Klasifikasi Wajah Hewan Mamalia Tampak Depan Menggunakan k-Nearest Neighbor Dengan Ekstraksi Fitur HOG
Author(s) -
Yohannes Yohannes,
Yulya Puspita Sari,
Indah Feristyani
Publication year - 2019
Publication title -
jutisi (jurnal teknik informatika dan sistem informasi)
Language(s) - English
Resource type - Journals
ISSN - 2443-2229
DOI - 10.28932/jutisi.v5i1.1584
Subject(s) - pattern recognition (psychology) , artificial intelligence , feature (linguistics) , feature extraction , computer science , philosophy , linguistics
Mammal is a type of animal that has many diverse characteristics, such as vertebrates and breastfeeding. In this study, the HOG feature and the k-NN method were proposed to classify 15 species of mammals.
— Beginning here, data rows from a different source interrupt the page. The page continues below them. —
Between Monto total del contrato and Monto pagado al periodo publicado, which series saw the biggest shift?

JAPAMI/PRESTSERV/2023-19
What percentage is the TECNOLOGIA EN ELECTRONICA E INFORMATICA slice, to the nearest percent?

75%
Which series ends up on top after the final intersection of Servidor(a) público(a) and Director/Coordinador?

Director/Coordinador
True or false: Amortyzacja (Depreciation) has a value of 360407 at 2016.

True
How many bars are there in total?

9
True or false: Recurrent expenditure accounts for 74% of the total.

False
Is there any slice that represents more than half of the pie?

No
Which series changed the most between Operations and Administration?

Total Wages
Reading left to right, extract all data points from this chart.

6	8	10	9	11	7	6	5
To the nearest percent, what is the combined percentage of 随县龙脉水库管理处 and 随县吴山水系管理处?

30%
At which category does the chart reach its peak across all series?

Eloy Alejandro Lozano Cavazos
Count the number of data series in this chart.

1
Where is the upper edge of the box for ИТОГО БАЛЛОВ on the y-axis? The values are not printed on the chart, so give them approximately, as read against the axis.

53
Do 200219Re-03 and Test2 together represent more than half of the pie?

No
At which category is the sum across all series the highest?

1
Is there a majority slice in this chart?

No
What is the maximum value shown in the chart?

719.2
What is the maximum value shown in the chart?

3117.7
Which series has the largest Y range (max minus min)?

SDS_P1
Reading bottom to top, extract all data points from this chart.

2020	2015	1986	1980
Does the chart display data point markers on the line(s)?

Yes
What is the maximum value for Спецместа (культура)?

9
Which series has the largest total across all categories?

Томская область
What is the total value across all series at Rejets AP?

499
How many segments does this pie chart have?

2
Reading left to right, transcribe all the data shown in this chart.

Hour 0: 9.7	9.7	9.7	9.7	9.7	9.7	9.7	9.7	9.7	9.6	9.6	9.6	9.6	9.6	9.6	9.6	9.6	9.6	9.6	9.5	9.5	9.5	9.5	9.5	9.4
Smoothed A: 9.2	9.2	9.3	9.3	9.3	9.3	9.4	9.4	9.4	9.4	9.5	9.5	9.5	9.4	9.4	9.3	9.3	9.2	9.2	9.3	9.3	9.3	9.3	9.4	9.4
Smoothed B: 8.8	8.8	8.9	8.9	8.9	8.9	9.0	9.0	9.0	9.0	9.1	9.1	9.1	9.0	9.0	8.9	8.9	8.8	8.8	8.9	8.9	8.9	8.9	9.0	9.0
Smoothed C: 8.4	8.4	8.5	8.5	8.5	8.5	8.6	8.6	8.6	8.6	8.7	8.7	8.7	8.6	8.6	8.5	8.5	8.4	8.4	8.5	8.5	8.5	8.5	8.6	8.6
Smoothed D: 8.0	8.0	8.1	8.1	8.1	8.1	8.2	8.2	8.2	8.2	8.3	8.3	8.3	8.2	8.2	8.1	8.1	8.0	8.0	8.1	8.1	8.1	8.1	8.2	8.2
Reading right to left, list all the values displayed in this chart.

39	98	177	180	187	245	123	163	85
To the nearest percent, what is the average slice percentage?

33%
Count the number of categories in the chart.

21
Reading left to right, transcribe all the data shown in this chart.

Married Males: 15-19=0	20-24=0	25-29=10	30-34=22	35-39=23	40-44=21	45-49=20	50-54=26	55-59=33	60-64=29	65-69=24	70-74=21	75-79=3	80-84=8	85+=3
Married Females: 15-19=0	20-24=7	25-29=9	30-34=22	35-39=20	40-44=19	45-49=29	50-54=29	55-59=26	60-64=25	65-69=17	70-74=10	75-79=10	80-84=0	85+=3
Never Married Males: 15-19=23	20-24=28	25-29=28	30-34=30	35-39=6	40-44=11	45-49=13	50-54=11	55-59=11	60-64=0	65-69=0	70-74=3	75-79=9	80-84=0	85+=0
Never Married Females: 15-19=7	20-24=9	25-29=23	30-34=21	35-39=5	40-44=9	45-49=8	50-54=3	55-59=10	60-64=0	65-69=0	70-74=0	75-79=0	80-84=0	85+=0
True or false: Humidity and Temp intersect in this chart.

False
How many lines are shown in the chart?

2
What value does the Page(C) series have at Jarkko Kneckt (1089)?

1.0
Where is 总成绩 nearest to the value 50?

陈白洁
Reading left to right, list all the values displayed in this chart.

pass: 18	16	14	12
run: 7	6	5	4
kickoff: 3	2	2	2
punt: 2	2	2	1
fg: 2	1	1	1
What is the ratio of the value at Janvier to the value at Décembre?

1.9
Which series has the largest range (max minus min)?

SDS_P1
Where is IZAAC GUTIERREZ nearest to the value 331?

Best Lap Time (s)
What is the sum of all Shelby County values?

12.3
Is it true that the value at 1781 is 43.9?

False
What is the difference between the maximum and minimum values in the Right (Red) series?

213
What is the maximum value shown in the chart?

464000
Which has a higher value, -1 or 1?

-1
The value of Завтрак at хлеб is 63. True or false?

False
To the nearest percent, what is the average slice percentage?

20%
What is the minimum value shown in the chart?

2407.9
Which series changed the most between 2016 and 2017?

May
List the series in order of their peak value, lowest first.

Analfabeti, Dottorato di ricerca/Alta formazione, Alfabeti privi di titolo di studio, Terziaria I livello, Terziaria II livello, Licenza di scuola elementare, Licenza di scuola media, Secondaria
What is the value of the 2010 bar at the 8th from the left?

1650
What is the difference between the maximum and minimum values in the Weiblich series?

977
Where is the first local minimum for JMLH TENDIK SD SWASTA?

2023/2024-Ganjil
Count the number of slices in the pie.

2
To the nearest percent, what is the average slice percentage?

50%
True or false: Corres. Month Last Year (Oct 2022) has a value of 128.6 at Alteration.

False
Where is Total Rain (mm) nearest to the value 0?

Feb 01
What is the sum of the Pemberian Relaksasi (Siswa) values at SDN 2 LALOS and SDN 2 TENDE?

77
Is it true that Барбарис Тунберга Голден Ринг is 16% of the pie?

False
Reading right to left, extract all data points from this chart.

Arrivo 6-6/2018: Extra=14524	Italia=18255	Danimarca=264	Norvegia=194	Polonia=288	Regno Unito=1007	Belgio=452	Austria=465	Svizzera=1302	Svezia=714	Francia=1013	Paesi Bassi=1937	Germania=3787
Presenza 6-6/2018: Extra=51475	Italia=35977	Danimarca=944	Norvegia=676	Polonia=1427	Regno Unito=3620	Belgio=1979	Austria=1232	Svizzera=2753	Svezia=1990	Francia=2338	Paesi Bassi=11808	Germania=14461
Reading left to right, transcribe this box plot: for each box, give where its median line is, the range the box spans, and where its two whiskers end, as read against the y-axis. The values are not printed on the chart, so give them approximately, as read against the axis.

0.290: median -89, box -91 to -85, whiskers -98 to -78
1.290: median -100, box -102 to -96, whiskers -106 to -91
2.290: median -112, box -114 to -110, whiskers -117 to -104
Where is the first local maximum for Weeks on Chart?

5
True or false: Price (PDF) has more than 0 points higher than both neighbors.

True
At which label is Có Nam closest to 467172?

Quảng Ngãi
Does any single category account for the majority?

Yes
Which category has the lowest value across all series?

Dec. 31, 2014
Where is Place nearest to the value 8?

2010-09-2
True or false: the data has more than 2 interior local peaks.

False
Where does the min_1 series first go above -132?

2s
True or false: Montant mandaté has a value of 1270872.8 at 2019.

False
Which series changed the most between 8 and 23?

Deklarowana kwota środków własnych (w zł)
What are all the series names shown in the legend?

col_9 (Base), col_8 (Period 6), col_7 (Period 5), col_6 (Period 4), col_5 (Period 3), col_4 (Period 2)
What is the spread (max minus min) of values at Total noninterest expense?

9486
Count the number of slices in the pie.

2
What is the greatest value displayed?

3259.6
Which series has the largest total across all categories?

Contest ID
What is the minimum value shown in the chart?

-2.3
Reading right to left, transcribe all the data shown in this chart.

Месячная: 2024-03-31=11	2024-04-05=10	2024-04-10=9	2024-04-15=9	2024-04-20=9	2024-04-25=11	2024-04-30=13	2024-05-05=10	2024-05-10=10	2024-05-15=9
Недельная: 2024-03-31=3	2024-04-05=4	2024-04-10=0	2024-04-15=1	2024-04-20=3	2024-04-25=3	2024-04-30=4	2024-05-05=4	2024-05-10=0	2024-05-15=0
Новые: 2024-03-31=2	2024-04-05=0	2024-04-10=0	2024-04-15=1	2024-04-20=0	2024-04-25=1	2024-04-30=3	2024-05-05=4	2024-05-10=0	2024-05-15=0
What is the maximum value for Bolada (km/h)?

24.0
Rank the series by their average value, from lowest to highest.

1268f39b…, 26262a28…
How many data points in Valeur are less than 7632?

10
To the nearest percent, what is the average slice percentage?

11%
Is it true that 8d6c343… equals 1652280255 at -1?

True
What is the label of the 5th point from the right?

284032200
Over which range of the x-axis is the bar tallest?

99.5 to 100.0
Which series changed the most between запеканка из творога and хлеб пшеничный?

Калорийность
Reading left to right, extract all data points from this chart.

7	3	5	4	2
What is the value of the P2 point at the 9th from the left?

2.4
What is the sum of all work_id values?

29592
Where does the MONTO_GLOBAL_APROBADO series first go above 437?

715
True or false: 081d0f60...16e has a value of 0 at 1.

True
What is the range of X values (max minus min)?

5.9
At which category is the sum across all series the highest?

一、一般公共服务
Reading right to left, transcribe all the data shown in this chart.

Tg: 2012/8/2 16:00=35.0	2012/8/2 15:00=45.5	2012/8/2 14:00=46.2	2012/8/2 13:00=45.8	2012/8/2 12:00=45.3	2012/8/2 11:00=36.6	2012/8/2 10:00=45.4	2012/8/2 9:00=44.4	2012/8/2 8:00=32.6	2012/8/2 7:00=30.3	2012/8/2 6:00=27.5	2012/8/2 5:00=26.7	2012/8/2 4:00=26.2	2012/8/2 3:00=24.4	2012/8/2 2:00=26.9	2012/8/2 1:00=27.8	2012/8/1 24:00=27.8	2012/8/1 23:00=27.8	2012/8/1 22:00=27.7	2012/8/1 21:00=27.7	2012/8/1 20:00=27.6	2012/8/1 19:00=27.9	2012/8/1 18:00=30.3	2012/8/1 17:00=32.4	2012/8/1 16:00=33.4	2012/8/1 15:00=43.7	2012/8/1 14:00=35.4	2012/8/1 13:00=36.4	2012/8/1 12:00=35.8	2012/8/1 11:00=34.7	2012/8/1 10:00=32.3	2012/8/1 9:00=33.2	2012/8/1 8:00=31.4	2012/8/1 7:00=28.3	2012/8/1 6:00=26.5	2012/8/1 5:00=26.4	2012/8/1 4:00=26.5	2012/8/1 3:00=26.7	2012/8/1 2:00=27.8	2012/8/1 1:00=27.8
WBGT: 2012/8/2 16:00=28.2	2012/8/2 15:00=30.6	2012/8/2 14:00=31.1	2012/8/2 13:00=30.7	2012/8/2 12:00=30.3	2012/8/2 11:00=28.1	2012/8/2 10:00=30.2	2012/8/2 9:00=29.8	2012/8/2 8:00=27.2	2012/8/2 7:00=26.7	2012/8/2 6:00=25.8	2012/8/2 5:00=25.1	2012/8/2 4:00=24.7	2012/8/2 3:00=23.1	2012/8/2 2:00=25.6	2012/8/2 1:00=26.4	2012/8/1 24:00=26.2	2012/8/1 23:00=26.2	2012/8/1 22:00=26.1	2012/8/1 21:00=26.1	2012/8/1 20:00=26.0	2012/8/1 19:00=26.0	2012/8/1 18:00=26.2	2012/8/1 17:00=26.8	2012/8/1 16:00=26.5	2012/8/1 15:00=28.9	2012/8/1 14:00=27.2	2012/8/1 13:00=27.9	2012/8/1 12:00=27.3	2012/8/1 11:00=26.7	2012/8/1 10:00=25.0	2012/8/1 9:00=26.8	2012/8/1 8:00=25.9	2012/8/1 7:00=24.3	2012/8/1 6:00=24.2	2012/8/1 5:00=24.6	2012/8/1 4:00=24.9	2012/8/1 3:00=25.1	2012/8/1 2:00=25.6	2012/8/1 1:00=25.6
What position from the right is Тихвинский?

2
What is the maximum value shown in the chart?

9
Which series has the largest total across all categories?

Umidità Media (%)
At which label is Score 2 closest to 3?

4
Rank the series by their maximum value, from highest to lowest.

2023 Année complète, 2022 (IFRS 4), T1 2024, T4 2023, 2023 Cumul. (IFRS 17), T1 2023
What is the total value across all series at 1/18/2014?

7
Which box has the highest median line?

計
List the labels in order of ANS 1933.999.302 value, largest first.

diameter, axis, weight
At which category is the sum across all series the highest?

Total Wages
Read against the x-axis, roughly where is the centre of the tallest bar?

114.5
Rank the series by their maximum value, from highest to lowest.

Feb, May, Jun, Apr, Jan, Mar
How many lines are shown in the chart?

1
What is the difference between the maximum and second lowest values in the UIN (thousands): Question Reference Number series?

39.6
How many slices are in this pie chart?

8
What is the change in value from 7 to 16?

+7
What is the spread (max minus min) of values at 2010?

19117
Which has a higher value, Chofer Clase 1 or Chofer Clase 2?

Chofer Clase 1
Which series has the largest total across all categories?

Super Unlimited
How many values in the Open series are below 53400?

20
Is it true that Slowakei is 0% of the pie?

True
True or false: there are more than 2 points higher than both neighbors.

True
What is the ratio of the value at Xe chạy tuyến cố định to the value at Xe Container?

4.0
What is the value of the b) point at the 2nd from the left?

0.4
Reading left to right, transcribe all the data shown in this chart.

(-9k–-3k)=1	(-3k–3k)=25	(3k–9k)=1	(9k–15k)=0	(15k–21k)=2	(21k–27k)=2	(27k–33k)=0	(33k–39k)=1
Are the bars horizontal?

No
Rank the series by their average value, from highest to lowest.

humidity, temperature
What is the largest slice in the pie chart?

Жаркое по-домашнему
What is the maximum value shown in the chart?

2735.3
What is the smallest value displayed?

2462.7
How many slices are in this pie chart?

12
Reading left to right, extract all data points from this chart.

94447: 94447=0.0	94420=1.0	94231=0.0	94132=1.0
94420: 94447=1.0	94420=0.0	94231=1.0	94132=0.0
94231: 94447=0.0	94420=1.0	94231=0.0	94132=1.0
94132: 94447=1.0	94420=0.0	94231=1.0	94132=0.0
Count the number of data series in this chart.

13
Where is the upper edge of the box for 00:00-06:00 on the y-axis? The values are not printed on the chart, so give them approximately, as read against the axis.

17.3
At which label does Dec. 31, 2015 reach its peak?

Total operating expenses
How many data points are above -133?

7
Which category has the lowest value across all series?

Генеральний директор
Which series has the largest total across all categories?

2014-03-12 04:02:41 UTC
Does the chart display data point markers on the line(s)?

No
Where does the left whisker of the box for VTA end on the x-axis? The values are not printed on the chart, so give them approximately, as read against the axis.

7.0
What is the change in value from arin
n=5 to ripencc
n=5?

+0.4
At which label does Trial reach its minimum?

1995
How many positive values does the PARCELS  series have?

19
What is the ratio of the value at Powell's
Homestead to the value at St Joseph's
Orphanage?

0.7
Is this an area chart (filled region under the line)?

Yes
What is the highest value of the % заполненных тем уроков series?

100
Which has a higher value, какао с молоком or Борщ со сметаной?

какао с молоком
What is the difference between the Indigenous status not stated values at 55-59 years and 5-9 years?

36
This study uses the LHI-Animal-Faces dataset which has fifteen species of mammals, where each type of mammal has 50 images measuring 100x100 pixels. The image will be conducted the process by the HOG feature extraction process and continued into the classification process using k-Nearest Neighbor. The performance of the HOG and k-NN features that get the best value is in deer and monkey, the best results for precision, recall, and accuracy are at k=3 where HOG feature extraction provides good vector features to be used in the classification process using the k-NN method.